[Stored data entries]
=-=-=-=-=

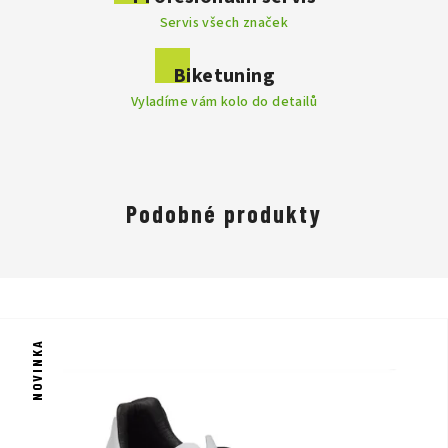
Servis všech značek
Biketuning
Vyladíme vám kolo do detailů
Podobné produkty
NOVINKA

=-=-=-=-=

▶ Activity: Can you rename "Podobné produkty" to "Související produkty" throughout the listing and write out its text again, without the pictures?

▶ Solution to this task:
Servis všech značek
Biketuning
Vyladíme vám kolo do detailů
Související produkty
NOVINKA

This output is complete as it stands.